Bien entendu, il est difficile de mesurer l’incidence exacte du programme, étant donné que la deuxième phase d’assouplissement quantitatif n’était pas le seul élément d’information nouveau sur les marchés financiers. Depuis que la politique a d’abord été évoquée par le président de la Réserve fédérale, M. Bernanke, en août dernier, tous les effets attendus se sont manifestés, et ont étayé le raisonnement de la banque centrale. Depuis l’annonce faite en novembre, les conditions financières aux États-Unis se sont légèrement améliorées, sous l’influence des forces conflictuelles que sont des données américaines plus favorables, une aversion accrue pour le risque causée par la tourmente en Europe, des attentes probablement révisées concernant la taille définitive du programme ainsi que l’annonce d’un important nouveau train de mesures budgétaires. L’incidence globale de la deuxième phase d’assouplissement quantitatif pourrait s’avérer plus modeste que celle des interventions précédentes, effectuées à un moment où les marchés étaient plus fortement perturbés 4.
La Banque du Canada, dans sa projection publiée en octobre, avait anticipé la plus récente mesure de la Réserve fédérale (ce qui n’était pas bien difficile vu la transparence dont celle-ci a fait preuve en discutant de ses intentions). Dans l’ensemble, la Banque s’attend à ce que l’incidence nette sur le PIB canadien soit positive mais faible. Ce résultat reflète les répercussions de la hausse de la croissance aux États-Unis sur la demande de biens et de services canadiens, ainsi que sur nos termes de l’échange, contrebalancées en partie par la possibilité d’un nouvel effet modérateur sur les exportations hors produits de base issu de la vigueur persistante du dollar canadien.
La politique monétaire canadienne
Bien que notre économie soit grandement influencée par l’évolution de la conjoncture chez notre plus important partenaire commercial, la Banque du Canada établit sa politique monétaire en fonction de l’ensemble des conditions au pays et de sa cible d’inflation de 2 %. Étant donné que les États-Unis se trouvaient à l’épicentre de la crise financière et que le système financier canadien a continué de bien fonctionner, il n’est pas étonnant que nos deux économies aient affiché une tenue très différente.

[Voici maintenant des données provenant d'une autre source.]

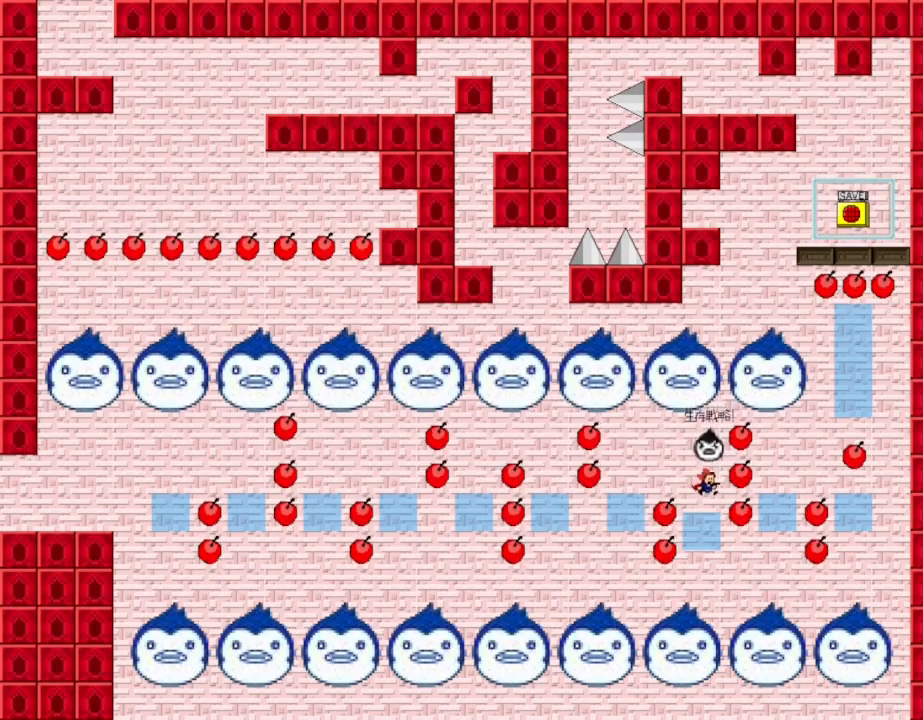
{"keys": [], "events": []}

Il est tout à fait convenable que nos politiques monétaires aient quelque peu divergé.
Considérons les résultats des mesures exceptionnelles de relance monétaire et budgétaire prises dans la foulée de la crise.
- La production canadienne a maintenant dépassé son sommet d’avant la crise (un cas unique parmi les pays du G7).
- La demande intérieure finale au Canada a augmenté de 5,7 % depuis le creux de la crise, ce qui correspond à plus du double du taux enregistré aux États-Unis (2,6 %).
- L’économie canadienne a récupéré tous les emplois perdus au cours de la récession et en a créé 23 700 autres; aux États-Unis, on n’en a regagné que le dixième, alors que plus de 40 % des chômeurs sont sans travail depuis plus de six mois.
- Le crédit aux ménages a crû d’environ 7 % au Canada depuis que le PIB a touché son creux, tandis qu’il a chuté de 3,5 % aux États-Unis.
- Les plus récents chiffres de l’inflation fondamentale sont de 1,8 % au Canada, contre 0,6 % aux États-Unis.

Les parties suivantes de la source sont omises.